Exercise text
:::

WASHINGTON, May 7, 2012 — Something awful happened on the way to the 21st Century. This should have been the new American century, but by the time the Republican Party got through with us, we were a country, battered, on its knees, reeling from the body blows.

Instead of hanging their heads in shame, Republicans had the gall to call it Leadership and now advocate for more of the same. Sadly, many Americans caught up in their own web of paranoia, don’t understand why their government failed them, hearing only pithy sound bites that somehow strike a chord in their frightened souls:

“Government is too big.”

“Taxes are too high.”

“The government wants our guns.”

“Government is interfering in our lives.”

“Socialist Obama is not Christian or American.”

“Illegals are running across the border in droves, destroying our country.”

“Most Democrats in Congress are Communists or Socialists like Nancy Pelosi.”

The Republicans have successfully bamboozled many Americans into thinking the very policies under President George W. Bush which led us to the brink of economic catastrophe are the ones we not only need to return to, but need to double down on, i.e. the Ryan Budget.

New Book Doesn’t Shrink from Reality

Just out and stirring up debate

A new book, “It’s Even Worse Than It Looks: How the American Constitutional System Collided With the New Politics of Extremism,” by Congressional scholars Thomas Mann, a senior fellow at the moderate think tank Brookings Institute, and Norman J. Ornstein, resident scholar at the conservative American Institute, confronts our uniquely American problem head on.

The big surprise is that even Ornstein, a long time Conservative, shakes his head in disbelief at what is happening to our country, writing with Mann:

“We have been studying Washington politics and Congress for more than 40 years, and never have we seen them this dysfunctional. In our past writings, we have criticized both parties when we believed it was warranted. Today, however, we have no choice but to acknowledge that the core of the problem lies with the Republican Party.”

Anyone who has studied Congress since the 2010 elections has to be appalled, no matter what political party s/he supports. Ever since Senate Minority Leader Mitch McConnell (R-Ky.) proclaimed in the fall of 2010 that “The single most important thing we want to achieve is for President Obama to be a one-term president,”  the Republicans have successfully sabotaged every initiative that Obama has attempted, including improving the economy. If the economy stays in the tank, Republicans, so goes their thinking, can win in November. And if it means gridlock through the use of the arcane filibuster rule, then so be it.

No wonder the latest Rasmussen poll found that only 8% of the likely voting public believes Congress is doing a good or excellent job.

Then there are the likes of Tea Party Congressman Bobby Schilling (R-Ill.), who when asked by a constituent whether President Obama had campaigned to “make America fail,” answered by saying of the slow climb out the Great Recession: “A lot of people think this is being done on purpose.” Got that right, Congressman, but it is not a President Obama diabolical plot, but the Republican game plan.

Why Has the GOP Tolerated Inflammatory Rhetoric?

:::

(Human pose keypoint data)

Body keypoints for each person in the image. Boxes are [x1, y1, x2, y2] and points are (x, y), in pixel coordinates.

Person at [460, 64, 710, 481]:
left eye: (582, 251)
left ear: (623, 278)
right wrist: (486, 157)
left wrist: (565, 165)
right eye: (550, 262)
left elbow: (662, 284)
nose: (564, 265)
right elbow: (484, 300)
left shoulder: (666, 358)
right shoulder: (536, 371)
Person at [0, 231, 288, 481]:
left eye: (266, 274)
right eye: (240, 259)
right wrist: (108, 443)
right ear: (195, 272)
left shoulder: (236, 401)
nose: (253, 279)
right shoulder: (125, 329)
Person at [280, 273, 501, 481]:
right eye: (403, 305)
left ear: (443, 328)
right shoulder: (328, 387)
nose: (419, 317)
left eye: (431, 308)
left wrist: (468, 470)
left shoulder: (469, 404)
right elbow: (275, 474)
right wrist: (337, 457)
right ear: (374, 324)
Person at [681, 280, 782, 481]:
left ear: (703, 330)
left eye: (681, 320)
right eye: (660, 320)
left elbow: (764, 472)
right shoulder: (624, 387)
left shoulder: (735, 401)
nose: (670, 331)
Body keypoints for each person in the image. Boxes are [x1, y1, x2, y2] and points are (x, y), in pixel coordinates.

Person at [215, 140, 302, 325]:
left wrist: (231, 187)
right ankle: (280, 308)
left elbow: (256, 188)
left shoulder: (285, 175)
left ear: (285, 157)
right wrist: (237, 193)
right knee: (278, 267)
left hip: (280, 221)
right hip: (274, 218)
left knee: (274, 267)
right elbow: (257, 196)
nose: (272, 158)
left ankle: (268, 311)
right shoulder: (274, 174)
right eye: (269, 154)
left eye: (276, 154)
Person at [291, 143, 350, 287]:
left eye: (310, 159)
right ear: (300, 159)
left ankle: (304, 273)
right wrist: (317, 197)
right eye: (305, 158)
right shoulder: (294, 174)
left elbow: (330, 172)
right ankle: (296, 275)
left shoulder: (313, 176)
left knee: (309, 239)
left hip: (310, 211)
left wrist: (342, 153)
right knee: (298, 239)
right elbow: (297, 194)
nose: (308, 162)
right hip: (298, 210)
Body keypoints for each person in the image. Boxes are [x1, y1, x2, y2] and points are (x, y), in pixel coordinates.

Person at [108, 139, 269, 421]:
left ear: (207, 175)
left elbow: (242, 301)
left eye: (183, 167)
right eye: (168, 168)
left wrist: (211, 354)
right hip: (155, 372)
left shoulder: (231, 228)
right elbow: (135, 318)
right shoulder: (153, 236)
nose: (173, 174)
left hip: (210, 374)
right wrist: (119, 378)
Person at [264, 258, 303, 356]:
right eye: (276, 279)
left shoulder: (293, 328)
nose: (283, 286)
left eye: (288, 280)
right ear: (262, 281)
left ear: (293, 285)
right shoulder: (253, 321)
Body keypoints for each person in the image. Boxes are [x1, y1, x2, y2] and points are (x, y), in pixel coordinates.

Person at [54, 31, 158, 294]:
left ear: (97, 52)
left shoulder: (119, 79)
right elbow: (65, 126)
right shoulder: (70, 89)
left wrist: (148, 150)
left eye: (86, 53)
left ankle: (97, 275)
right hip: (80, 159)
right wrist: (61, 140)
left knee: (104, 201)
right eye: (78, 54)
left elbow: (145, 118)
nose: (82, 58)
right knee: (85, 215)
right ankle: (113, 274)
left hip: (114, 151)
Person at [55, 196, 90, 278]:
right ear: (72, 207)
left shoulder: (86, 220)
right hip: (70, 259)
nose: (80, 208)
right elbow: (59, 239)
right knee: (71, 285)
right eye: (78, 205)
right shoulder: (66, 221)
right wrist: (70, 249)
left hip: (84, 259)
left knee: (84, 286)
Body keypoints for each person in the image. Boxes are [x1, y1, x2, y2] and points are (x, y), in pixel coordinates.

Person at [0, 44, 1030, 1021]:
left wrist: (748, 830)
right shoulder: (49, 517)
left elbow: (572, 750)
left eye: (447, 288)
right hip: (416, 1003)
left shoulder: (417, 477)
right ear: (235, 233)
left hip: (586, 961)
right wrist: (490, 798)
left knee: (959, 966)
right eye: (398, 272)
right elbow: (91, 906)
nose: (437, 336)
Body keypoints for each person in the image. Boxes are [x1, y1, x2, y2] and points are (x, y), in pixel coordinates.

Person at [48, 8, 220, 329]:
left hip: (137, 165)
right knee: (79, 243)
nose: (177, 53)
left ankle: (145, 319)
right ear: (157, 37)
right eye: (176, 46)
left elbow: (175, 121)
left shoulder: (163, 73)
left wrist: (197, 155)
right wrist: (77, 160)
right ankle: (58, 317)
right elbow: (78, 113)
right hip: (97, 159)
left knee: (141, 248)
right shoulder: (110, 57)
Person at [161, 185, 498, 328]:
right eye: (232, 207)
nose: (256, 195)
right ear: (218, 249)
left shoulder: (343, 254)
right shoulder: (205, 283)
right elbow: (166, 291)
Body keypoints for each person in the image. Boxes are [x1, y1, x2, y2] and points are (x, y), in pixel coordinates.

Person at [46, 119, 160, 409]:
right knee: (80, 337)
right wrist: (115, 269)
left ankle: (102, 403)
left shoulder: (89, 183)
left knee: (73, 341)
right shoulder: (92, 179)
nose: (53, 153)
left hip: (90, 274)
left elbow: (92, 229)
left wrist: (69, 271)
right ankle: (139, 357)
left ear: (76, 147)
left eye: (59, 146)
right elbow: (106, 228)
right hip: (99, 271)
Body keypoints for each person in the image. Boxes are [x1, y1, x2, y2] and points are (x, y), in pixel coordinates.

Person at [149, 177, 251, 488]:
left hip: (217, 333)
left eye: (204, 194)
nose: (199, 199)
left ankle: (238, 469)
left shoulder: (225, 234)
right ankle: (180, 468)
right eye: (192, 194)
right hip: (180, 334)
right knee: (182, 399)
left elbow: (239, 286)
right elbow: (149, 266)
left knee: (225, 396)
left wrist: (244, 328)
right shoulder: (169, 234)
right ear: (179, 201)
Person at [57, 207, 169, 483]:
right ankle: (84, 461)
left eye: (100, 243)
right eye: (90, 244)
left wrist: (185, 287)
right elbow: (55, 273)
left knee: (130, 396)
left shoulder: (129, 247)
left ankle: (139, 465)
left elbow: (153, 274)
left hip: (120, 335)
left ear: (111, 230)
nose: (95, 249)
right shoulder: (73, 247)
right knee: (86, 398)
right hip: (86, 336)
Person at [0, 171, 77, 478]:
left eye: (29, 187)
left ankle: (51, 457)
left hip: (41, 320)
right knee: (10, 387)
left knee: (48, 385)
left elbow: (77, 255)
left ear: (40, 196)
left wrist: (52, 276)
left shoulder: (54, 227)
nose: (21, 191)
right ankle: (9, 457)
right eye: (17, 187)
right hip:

:::

What is expected
Carry on the political commentary about Republicans and the new Mann–Ornstein book, starting right after its final heading.

Result of the task
However, when we hear Congressman Allen West (R-Fla.) proclaim that 78-81 Democrats in Congress are members of the Communist Party, we tend to write him off as merely a wing nut, but when the leaders of his own party don’t shut down such extremist views, which are damaging to any sense of collegiality in Congress, then the public says, “Pox on both your Houses.”

So why is such vitriol even tolerated by the Republican leadership? In their crazed desire to win at any cost, the GOP leadership has sold its soul to the devil. They are terrified by the influence of the Tea Party, which they initially encouraged, not realizing they had a tiger by the tail. They cower before the likes of Grover Norquist, the billionaire’s best friend, and his group Americans for Tax Reform. Nearly every Republican in Congress has signed the Norquist pledge, aka the Taxpayer Protection Pledge, vowing never, ever to raise taxes or even close loopholes in the tax code.

Senator Lugar debates Tea Party candidate Mourdock AP

Republicans have stepped back from the reasonableness of yesteryear when they supported a public mandate for health care reform and deplored global warming. Today the GOP is a party of extremist enclaves from the NRA faction to the ultra social conservatives who were able to force out Mitt Romney’s aide Nick Grenell because he is gay. These people are the third wing of the new Republican Party.

Just look at moderate Senator Richard Lugar (R-Ind.) who served Republican voters of the Hoosier State so well for 36 years and now finds himself in the primary fight of his life against a Tea Partier, Indiana treasurer Richard Mourdock. Lugar will most likely lose on Tuesday night and probably by as much as 10 points.

What is the sin that Senator Lugar committed that has turned Indiana Republicans against him? He is too moderate and they cite his vote to raise the U.S. debt limit, his favoring the 2008 bank bailouts under Bush, and his support for President Obama’s Supreme Court appointees.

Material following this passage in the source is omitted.